Last year, U.S. women’s soccer legend Carli Lloyd stirred the pot from the Fox studio desk following a scoreless draw with Portugal in the Women’s World Cup.
“I have never witnessed something like that,” Lloyd said, referencing the cheery-looking team. “You’re lucky to not be going home right now.” Two weeks later, she doubled down in an interview with The Athletic: “I think there’s a fine line between confidence and arrogance, and I just saw this team go in a direction where the values that were built and instilled in this team is not what was displayed out at this World Cup.”
A year later, Lloyd has tripled down on those sentiments on Thursday’s episode of Front Office Sports Today. “My criticism was correct,” Lloyd says. “The truth of the matter was that [with] this team, the more success that you have, the harder it becomes to stay hungry, to stay humble, to stay focused.”

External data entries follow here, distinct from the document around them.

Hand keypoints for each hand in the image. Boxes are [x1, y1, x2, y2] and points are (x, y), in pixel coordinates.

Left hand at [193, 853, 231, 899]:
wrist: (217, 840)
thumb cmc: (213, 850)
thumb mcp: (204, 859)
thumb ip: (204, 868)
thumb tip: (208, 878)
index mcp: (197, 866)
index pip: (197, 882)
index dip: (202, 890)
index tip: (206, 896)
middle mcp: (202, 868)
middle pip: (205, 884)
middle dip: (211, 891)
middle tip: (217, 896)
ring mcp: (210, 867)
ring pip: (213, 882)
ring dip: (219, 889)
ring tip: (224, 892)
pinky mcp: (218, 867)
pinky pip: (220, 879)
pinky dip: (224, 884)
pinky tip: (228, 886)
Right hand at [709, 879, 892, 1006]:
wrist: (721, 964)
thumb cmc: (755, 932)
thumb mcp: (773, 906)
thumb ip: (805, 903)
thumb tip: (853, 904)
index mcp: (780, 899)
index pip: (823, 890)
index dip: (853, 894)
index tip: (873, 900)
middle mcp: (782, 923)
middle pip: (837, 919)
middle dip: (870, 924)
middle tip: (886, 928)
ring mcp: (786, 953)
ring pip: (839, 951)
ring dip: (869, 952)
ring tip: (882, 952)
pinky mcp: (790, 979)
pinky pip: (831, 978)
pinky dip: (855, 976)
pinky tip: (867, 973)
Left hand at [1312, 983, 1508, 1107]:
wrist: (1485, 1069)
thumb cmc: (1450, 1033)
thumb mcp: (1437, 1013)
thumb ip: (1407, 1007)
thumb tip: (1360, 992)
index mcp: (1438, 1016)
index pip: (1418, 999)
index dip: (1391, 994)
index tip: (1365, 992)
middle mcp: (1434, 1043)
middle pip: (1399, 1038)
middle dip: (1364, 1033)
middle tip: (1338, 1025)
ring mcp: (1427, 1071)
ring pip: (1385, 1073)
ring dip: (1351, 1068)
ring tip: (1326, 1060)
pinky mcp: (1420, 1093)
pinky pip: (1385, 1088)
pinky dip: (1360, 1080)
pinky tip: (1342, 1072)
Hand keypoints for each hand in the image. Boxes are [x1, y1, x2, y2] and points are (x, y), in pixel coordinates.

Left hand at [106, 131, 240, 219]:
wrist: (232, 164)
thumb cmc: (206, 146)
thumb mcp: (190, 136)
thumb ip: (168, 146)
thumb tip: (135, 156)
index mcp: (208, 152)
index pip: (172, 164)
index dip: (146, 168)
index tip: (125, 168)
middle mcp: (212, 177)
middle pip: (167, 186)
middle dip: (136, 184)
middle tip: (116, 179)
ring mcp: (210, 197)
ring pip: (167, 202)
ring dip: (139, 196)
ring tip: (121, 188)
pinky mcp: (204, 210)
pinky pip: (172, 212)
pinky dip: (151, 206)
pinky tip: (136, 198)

The USWNT’s success in the mid-2010s, specifically winning the 2015 and 2019 World Cups, brought more off-the-field opportunities for the players. With that winning, “some people’s heads may have become a bit bigger than the collective team,” Lloyd says. She called the 2021 Olympics, in which the team got bronze, a “complete disaster,” and criticized former head coach Vlatko Andonovski for not refocusing the team on the product on the field before a “disastrous finish” at the 2023 World Cup.
Lloyd said she thinks new head coach Emma Hayes has righted the ship, and the program is “going in the right direction” after being “humbled.”
“She’s gotten the team focused again on what really matters, and that’s winning,” the former player says of Hayes.
Lloyd had much more to say in an expansive interview with FOS Today, which you can listen to here. The U.S. women go for gold Sunday morning against Brazil.